#### LISTING:

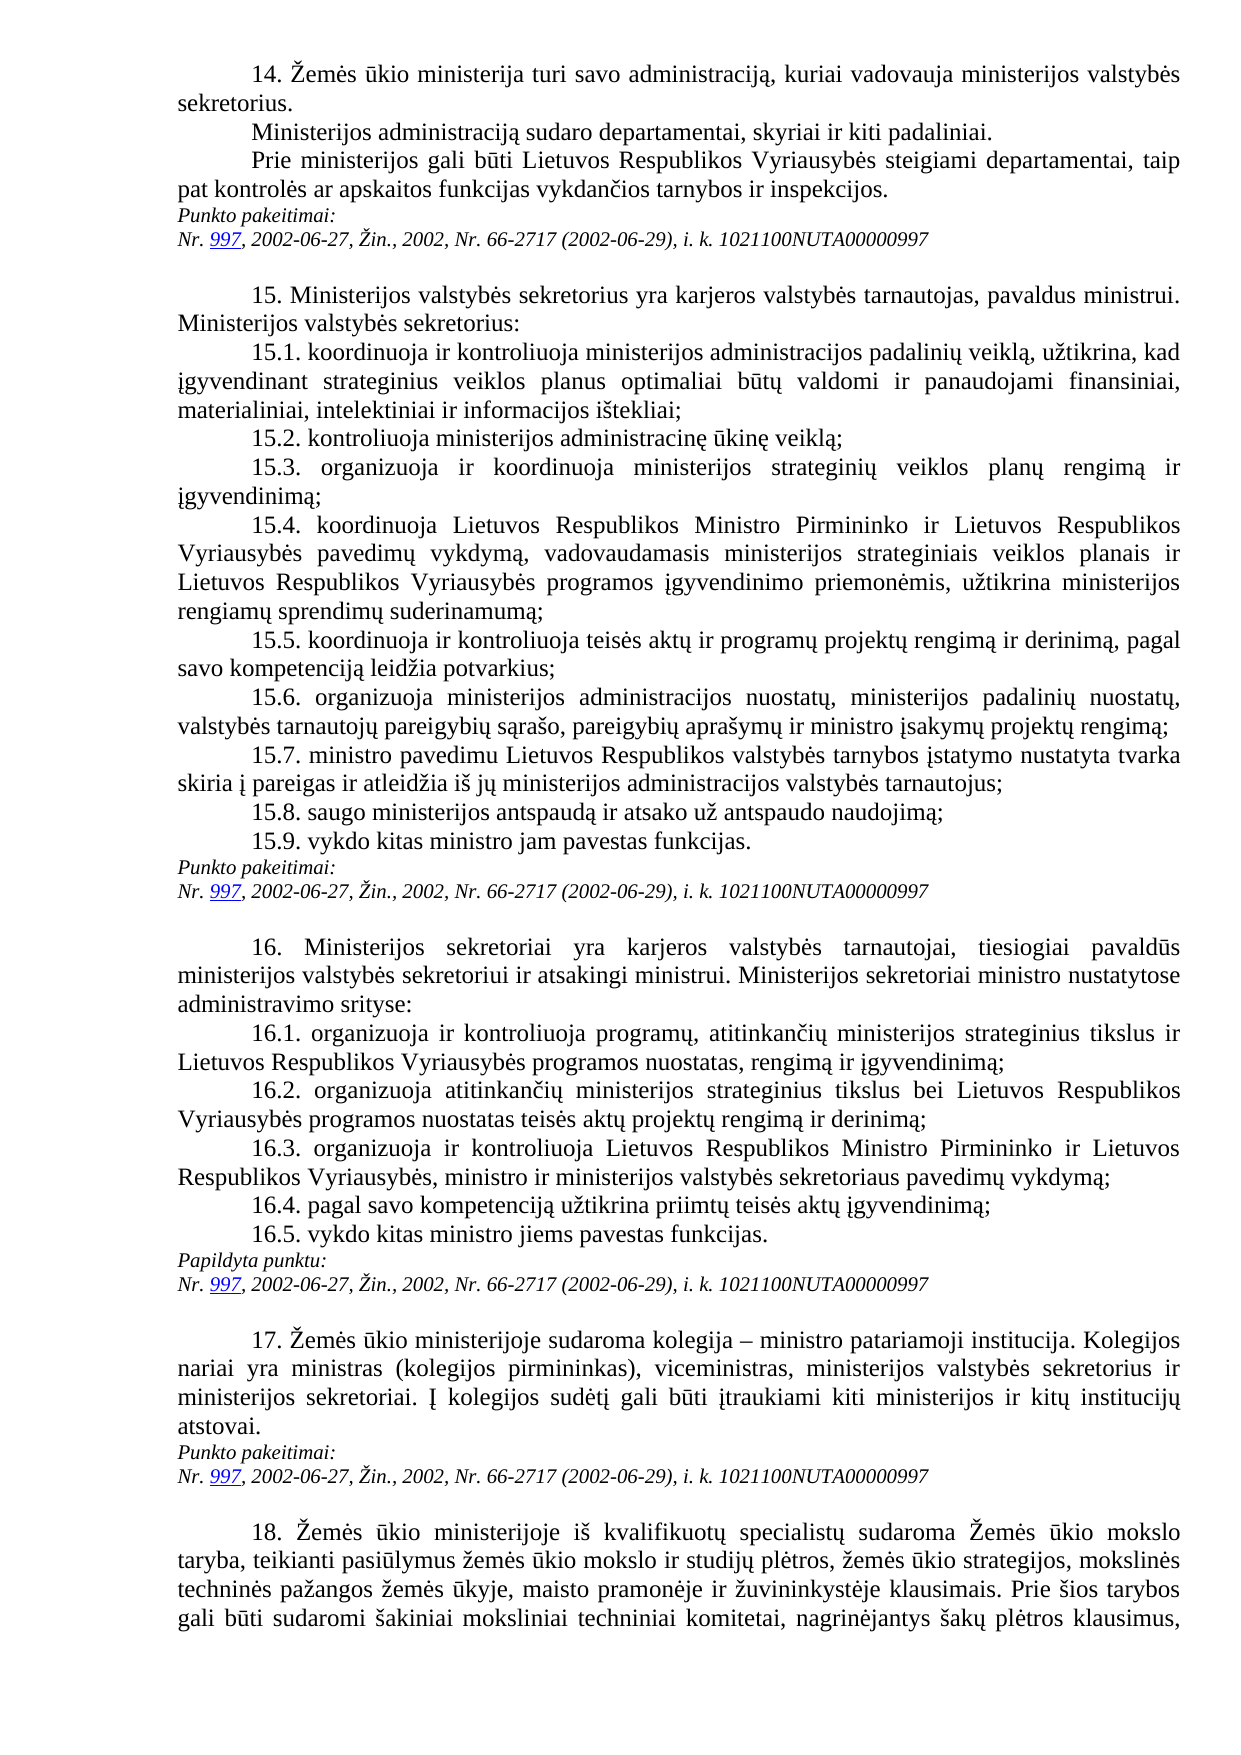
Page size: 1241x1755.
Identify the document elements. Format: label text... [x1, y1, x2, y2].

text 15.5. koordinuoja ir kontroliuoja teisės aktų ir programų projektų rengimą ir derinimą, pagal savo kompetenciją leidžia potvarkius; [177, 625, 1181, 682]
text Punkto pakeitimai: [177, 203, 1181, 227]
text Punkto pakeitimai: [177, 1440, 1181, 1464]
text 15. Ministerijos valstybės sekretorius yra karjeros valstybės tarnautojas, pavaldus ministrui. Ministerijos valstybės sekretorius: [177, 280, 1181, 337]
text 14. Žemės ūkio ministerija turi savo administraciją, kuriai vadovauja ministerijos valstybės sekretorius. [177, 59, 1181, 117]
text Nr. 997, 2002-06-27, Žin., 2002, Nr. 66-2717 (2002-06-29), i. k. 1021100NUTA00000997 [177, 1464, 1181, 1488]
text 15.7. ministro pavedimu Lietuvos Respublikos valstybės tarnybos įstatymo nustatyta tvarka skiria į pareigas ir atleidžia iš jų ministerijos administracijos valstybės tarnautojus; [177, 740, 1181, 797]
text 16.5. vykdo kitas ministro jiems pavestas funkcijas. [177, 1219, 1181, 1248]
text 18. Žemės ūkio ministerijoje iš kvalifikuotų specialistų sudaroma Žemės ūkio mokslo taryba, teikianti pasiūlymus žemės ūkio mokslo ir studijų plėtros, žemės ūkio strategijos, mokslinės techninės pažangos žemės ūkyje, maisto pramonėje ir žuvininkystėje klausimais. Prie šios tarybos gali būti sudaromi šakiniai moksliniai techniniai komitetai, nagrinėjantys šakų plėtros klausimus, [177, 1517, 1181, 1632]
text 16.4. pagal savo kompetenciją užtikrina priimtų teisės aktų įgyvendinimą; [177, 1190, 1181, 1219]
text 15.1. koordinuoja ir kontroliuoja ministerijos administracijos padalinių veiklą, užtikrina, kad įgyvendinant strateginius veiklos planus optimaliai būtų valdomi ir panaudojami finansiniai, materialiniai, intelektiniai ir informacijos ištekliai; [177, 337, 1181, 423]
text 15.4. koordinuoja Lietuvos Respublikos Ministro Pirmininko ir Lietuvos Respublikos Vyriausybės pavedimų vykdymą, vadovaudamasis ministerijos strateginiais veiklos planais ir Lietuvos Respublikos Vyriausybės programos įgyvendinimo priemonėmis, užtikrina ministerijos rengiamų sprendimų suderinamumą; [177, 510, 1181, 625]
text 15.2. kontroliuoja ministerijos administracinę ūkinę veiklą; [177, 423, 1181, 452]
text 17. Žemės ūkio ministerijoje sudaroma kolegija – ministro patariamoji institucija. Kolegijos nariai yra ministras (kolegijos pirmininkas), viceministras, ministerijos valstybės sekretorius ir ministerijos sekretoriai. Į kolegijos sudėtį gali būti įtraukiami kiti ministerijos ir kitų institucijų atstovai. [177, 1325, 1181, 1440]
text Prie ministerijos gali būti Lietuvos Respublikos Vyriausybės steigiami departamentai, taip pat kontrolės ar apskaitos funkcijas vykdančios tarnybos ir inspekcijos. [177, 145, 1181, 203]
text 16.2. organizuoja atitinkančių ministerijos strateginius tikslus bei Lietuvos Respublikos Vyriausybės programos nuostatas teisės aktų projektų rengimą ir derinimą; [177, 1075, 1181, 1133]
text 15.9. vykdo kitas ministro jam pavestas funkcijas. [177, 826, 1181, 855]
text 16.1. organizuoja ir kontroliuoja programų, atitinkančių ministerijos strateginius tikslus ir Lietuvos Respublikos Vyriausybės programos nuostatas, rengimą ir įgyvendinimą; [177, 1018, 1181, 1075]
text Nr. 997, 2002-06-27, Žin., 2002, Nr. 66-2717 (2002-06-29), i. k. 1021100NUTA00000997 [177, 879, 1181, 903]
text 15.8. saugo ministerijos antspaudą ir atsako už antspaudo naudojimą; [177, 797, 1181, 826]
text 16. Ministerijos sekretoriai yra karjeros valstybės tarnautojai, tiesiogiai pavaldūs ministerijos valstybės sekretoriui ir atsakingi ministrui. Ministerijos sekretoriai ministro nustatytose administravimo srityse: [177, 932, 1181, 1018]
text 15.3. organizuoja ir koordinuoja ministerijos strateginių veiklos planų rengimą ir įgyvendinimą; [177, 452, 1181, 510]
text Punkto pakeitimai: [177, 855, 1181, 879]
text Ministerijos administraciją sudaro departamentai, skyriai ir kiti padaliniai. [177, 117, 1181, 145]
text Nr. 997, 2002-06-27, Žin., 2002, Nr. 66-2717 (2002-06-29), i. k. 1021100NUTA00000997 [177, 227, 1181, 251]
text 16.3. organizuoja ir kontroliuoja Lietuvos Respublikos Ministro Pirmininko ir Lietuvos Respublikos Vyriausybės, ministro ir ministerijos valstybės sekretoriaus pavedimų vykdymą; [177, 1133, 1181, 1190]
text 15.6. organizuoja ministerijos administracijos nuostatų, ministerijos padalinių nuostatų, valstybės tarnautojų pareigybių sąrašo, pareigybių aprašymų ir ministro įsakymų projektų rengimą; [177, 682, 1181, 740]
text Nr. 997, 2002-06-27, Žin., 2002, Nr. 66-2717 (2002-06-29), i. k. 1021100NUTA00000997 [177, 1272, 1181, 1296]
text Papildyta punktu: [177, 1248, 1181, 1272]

#### PROBLEM:
Rewrite the stretch from the start of the entries through the line that contains "Identify the document", putting "blocks" in place of "elements" and keeping everything else unchanged. Leave the pictures out of your answer.

#### IN RESPONSE:
Page size: 1241x1755.
Identify the document blocks. Format: label text... [x1, y1, x2, y2].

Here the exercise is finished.